*What is needed*
Transcribe the lines below exactly. No image belongs in the transcription.

::::

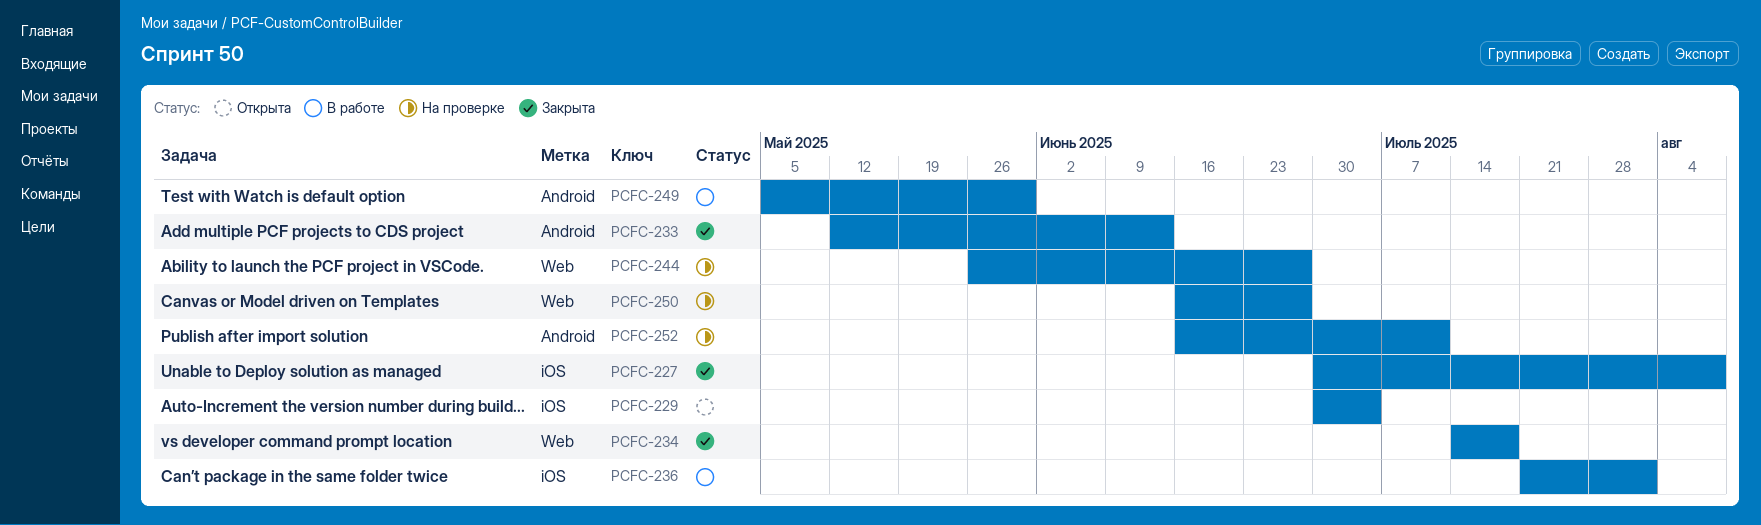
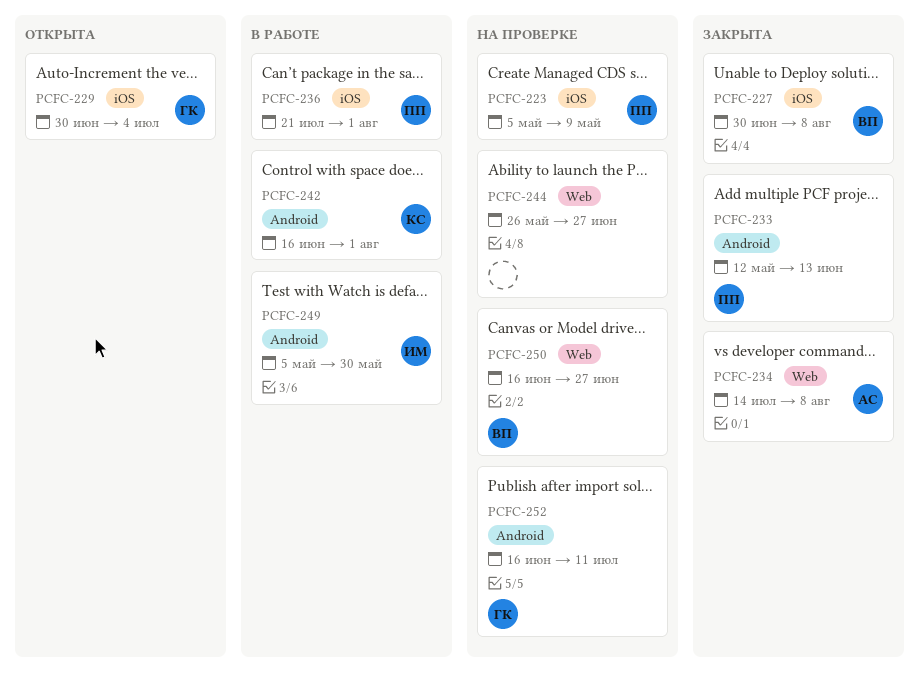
PCFC-223: none -> present
PCFC-234, due: Jul 18 -> Aug 8
PCFC-242: none -> present

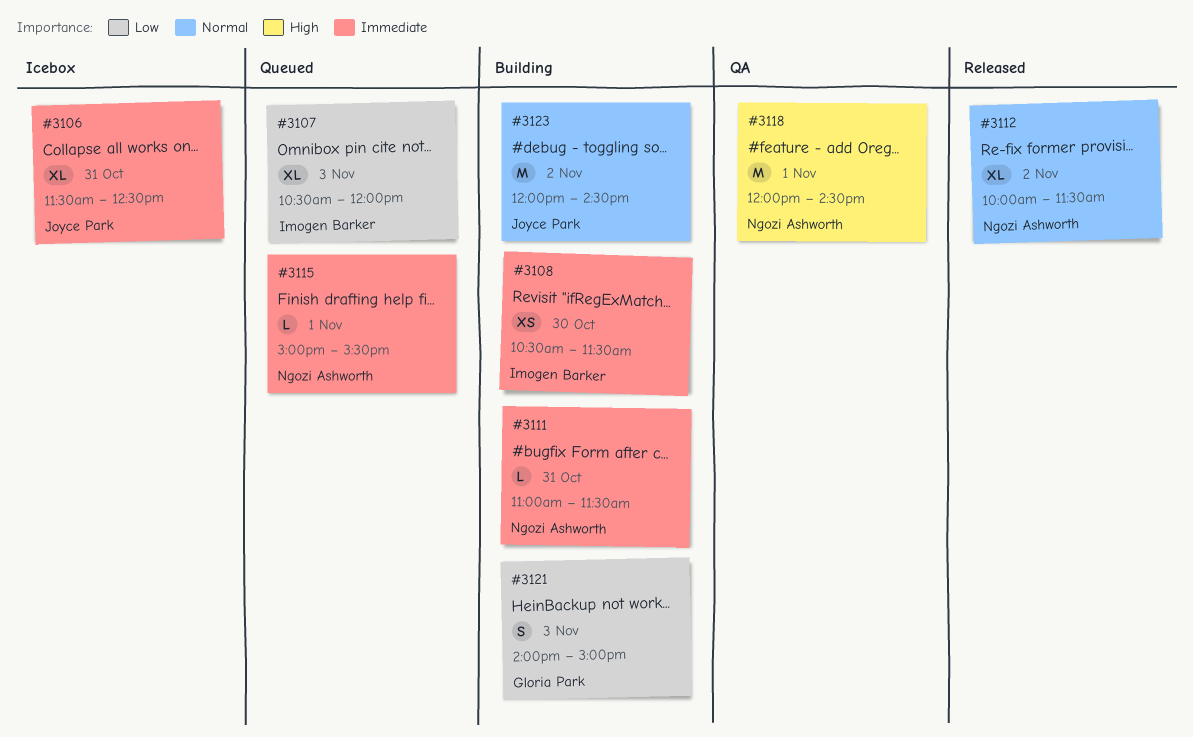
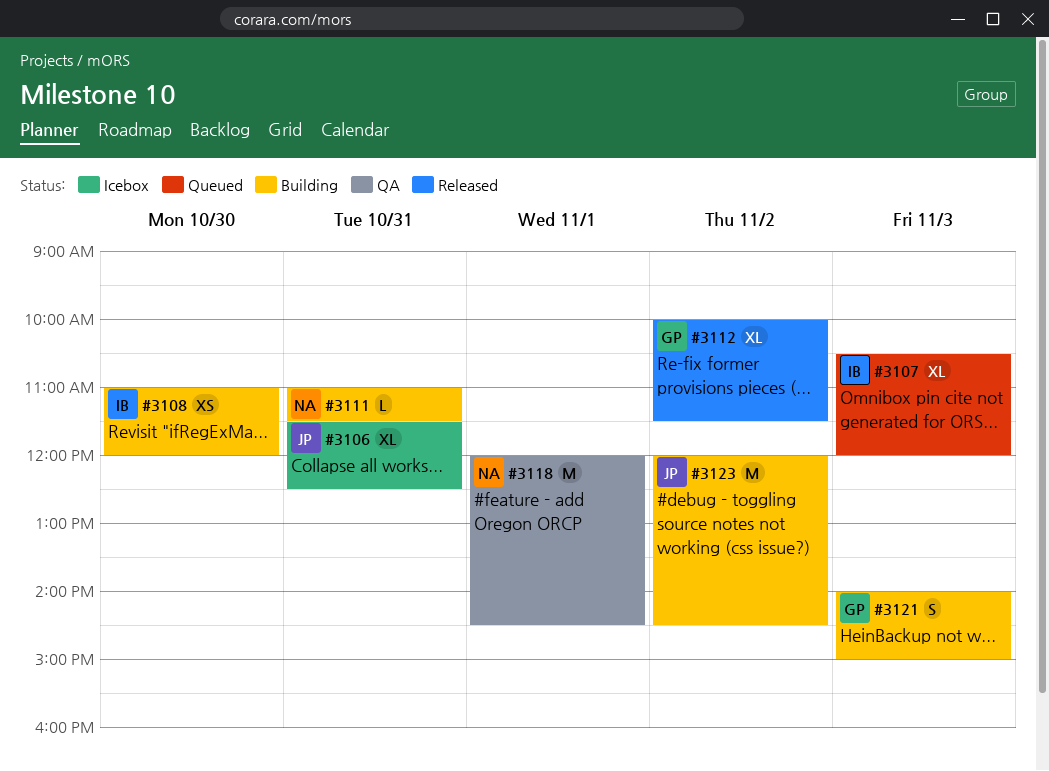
#3108, begins: 10:30 -> 11:00
#3108, ends: 11:30 -> 12:00
#3112, owner: Ngozi Ashworth -> Gloria Park
#3115: present -> none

::::

*Solution for this problem*
PCFC-223: none -> present
PCFC-234, due: Jul 18 -> Aug 8
PCFC-242: none -> present

#3108, begins: 10:30 -> 11:00
#3108, ends: 11:30 -> 12:00
#3112, owner: Ngozi Ashworth -> Gloria Park
#3115: present -> none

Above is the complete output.